12 Set 96   









 

 


Presumível bombista nega relação
com o atentado do Fundão

O presumível autor do engenho explosivo que causou a morte a uma funcionária na passada sexta feira, na Escola do Fundão, foi detido no sábado e aguarda julgamento no Estabelecimento Prisional de Coimbra. Trata-se de João António Ferreira, de 50 anos, mecânico de profissão, e, ao que tudo indica, terá agido por razões de ordem pessoal.
A audiência no Tribunal da Covilhã decorreu com a máxima descrição para evitar quaisquer reacções por parte da população. Durante as três horas que durou o interrogatório, o suspeito negou sempre qualquer relação com o atentado.
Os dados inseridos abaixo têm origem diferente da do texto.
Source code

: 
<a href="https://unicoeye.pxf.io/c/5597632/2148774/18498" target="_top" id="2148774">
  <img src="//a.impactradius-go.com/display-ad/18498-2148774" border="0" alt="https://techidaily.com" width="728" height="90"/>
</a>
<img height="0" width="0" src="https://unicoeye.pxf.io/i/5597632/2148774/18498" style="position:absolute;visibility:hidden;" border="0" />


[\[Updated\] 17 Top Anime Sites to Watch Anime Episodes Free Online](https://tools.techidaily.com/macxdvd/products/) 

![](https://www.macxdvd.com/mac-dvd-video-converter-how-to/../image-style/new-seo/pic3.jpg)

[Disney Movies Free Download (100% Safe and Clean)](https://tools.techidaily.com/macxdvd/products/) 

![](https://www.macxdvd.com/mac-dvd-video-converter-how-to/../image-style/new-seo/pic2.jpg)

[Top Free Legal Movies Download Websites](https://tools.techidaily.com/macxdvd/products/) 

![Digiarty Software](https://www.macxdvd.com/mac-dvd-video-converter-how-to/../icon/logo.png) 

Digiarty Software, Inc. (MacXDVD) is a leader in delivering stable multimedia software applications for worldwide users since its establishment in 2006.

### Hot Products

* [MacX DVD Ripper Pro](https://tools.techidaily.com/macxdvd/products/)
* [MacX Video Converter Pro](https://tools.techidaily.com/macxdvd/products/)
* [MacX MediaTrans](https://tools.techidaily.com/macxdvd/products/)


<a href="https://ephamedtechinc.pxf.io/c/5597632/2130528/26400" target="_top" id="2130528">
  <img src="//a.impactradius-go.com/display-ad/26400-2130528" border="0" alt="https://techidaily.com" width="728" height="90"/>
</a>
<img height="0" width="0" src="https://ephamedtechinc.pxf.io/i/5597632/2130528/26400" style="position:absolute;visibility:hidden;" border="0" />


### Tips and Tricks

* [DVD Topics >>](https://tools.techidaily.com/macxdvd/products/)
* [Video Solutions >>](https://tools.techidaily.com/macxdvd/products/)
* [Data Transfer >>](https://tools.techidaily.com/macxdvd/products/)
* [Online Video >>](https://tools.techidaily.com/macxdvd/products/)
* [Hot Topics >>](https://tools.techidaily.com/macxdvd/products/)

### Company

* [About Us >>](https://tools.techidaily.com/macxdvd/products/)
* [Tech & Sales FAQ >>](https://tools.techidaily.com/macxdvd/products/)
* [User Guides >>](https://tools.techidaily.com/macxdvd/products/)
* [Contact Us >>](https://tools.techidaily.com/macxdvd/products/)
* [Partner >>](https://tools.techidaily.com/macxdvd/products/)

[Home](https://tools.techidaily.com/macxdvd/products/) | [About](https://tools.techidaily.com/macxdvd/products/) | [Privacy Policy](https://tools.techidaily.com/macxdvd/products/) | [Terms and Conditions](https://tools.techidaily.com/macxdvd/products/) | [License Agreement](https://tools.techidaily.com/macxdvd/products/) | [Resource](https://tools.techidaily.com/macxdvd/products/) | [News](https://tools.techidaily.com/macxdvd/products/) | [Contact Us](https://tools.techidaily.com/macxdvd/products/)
A filha e a mulher já demonstraram também alguma estranhesa e acham mesmo impossível que tenha sido João António Ferreira o autor do rebentamento até porque, alegam, a vida familiar decorria com normalidade e nos últimos dias não se lhe conhecia comportamento estranho. Opinião contraditória teve uma vizinha de João Ferreira. Carla Machado diria publicamente à televisão, no domingo, que o suspeito revelava ultimamente um comportamento pouco normal. Salientou ainda que nos dias que precederam ao atentado, João Ferreira terá trabalhado sempre até tarde e dias a fio. Curiosamente no dia da explosão vestiu o seu melhor fato e assistiu aos acontecimentos junto à escola.
A explosão causou a morte a Ana Maria Costa Oliveira, uma funcionária de 32 anos que no momento do rebentamento do engenho se encontrava à entrada da secretaria. A vítima foi projectada para o exterior e teve morte imediata. Com ferimentos graves ficaram ainda Paula Miranda e Inês Mendes que foram transportadas de imediato para o Hospital da Universidade de Coimbra. As auxiliares de educação foram submetidas a intervenção cirúrgica e ainda se encontram internadas não correndo, no entanto, perigo de vida.

Guterres inaugura nova escola

Este caso abalou profundamente a pacata cidade do Fundão e fez repensar a questão da segurança nas escolas, uma questão algo complicada, segundo terá dito ao DC Rui Santos, da Direcção Regional de Educação do Centro (DREC).
No caso concreto da Escola Básica do Fundão, o director-adjunto da DREC admite que a situação de mudança relacionada com a sua desactivação pode ter suscitado alguns problemas de vigilância, devido às constantes entradas e saídas de pessoal estranho à casa. A escola já tinha sido desactivada e nas instalações apenas se encontravam a funcionar o Conselho Directivo e o pessoal auxiliar.
O Ministro da Educação, Marçal Grilo, que se deslocou ao Fundão algumas horas depois do atentado, também se mostrou preocupado com a questão da segurança e garantiu um acordo do seu ministério com a Administração Interna para reforçar a vigilância nas escolas.
O Governo avançou ainda com uma intenção de indemnizar as vítimas e os seus familiares com apoios e subsídios previstos por lei em casos semelhantes, não excluindo a hipótese de uma indemnização especial.
Marçal Grilo garantiu ainda que nada do ocorrido irá alterar o calendário para a abertura das aulas. A escola que vai ser substituída por um edifício de construção recente orçado em 600 mil contos e que o Primeiro Ministro, António Guterres, prometeu inaugurar no próximo dia 16.